Decidámonos por vencer la dispersión y la mediocridad en nuestra vida espiritual para experimentar la alegría de encontrar a Jesús y de dejarnos encontrar por Él. Para experimentar la alegría de verlo con los ojos del corazón. Si lo buscamos insistentemente en la oración, en la lectura del Evangelio, en la reconciliación y en la Eucaristía, Él nos dirigirá su palabra: «¿Qué quieres que haga por ti?», y llenos de confianza le podremos responder: «Maestro, que yo pueda ver» (Mc 10, 51); “Maestro, que yo te pueda ver a ti en mi vida y en la vida de mis hermanos, para seguirte por tu camino, para caminar y vivir contigo”.

              Recordando que “quien cree ve”[7], nos dirigimos a María, madre de la Iglesia y madre de la fe, y le pedimos: “¡Madre, ayuda nuestra fe! (…) Enséñanos a mirar con los ojos de Jesús, para que él sea luz en nuestro camino.”[8] Enséñanos a vivir en la luz divina de la fe para caminar tras los pasos de Jesús en la confianza divina. Amén.
----------
:: LISTA DE TAREAS ::
- a) En el texto sobre la fe, ¿cómo se llama a María?
- b) ¿Puedes convertir en una lista breve el párrafo del texto sobre la fe que empieza con «Decidámonos por vencer la dispersión», conservando sus datos principales?
- c) ¿Puedes prolongar el texto sobre la fe a partir de su última frase?
----------
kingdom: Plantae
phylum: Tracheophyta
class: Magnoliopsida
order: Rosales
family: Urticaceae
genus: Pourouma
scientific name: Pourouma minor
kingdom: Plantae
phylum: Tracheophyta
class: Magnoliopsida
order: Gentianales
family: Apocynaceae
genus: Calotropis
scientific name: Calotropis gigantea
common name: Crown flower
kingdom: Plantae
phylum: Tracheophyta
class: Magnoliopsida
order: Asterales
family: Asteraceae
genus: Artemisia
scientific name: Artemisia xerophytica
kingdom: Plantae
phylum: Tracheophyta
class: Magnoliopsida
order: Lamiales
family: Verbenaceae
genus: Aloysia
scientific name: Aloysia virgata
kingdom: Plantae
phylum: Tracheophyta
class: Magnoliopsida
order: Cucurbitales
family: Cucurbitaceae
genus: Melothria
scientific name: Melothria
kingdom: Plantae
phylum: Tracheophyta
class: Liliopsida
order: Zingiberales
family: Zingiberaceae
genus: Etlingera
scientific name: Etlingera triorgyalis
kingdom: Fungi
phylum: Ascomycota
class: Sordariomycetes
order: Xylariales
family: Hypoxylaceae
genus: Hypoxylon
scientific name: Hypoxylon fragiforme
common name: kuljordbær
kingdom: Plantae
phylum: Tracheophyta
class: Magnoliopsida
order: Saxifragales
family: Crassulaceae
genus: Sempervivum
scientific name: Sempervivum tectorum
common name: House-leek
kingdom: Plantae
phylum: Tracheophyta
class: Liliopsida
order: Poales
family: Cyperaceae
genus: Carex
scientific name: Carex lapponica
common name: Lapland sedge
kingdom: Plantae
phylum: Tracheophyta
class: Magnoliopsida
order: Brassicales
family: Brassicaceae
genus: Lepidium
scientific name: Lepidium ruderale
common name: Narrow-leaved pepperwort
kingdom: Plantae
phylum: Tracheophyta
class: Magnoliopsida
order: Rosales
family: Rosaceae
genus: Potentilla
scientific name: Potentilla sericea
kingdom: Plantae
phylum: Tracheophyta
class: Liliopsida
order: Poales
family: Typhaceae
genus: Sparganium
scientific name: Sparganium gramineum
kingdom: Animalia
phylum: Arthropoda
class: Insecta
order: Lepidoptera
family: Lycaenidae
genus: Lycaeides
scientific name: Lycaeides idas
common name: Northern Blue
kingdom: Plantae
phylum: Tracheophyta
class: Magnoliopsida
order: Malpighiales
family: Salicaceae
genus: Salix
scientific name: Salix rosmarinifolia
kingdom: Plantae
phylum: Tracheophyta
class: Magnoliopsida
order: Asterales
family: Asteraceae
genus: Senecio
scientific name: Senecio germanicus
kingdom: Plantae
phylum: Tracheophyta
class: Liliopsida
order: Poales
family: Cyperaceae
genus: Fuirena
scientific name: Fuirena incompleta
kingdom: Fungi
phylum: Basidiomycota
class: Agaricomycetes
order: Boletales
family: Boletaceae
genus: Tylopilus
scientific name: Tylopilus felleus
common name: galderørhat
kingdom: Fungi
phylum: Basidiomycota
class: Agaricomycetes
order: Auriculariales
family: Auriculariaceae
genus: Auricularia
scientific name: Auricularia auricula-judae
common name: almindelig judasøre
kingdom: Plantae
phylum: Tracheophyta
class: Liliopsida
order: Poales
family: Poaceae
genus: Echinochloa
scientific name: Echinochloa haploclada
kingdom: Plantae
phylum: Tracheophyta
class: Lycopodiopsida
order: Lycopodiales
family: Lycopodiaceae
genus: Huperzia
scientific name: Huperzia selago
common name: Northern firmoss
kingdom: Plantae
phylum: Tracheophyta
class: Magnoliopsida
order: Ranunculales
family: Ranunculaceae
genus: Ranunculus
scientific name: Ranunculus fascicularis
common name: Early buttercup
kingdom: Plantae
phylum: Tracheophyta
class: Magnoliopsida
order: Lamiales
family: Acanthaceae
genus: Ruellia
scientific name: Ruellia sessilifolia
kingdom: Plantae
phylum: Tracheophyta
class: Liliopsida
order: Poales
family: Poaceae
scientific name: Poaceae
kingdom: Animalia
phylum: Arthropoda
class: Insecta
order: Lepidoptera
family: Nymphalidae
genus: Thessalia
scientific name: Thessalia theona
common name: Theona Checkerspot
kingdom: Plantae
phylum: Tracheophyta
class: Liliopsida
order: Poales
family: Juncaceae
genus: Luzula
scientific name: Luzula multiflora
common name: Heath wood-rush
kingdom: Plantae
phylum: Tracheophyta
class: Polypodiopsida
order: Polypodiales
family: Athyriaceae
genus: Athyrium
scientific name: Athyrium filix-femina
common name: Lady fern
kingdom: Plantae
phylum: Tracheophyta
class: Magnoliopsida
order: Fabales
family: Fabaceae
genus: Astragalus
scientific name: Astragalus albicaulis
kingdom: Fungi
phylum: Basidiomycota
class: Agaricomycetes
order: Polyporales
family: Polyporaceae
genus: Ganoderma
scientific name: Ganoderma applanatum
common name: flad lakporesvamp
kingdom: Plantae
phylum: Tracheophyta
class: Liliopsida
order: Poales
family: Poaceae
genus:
----------
:: RESPUESTAS ::
- a) Madre de la Iglesia y madre de la fe.

- b)
- Vencer la dispersión y la mediocridad en la vida espiritual.
- Experimentar la alegría de encontrar a Jesús, dejarnos encontrar por Él y verlo con los ojos del corazón.
- Buscarlo insistentemente en la oración, la lectura del Evangelio, la reconciliación y la Eucaristía.
- Entonces Él preguntará: «¿Qué quieres que haga por ti?».
- Con confianza se le podrá responder: «Maestro, que yo pueda ver» (Mc 10, 51), es decir, verlo en la propia vida y en la de los hermanos para seguirlo y vivir con Él.

- c)
[1] R. SCHNACKENBURG, El Evangelio según san Marcos 2/2 (Editorial Herder, Barcelona 31980), 121s.
[2] J. RATZINGER/BENEDICTO XVI, Jesús de Nazaret. Desde la Entrada en Jerusalén hasta la Resurrección (Ediciones Encuentro, Madrid 2011), 12.
[3] PAPA FRANCISCO, Les doy una buena noticia 2015. Evangelio del día. Ciclo B (Paulinas, Asunción 2014), 393.
[4] PAPA FRANCISCO, Evangelii Gaudium 2.
[5] Cf. PAPA FRANICISCO, Les doy una buena noticia…, 393.
[6] PAPA FRANCISCO, Evangelii Gaudium 3.
[7] PAPA FRANCISCO, Lumen Fidei 1.
[8] PAPA FRANCISCO, Lumen Fidei 60.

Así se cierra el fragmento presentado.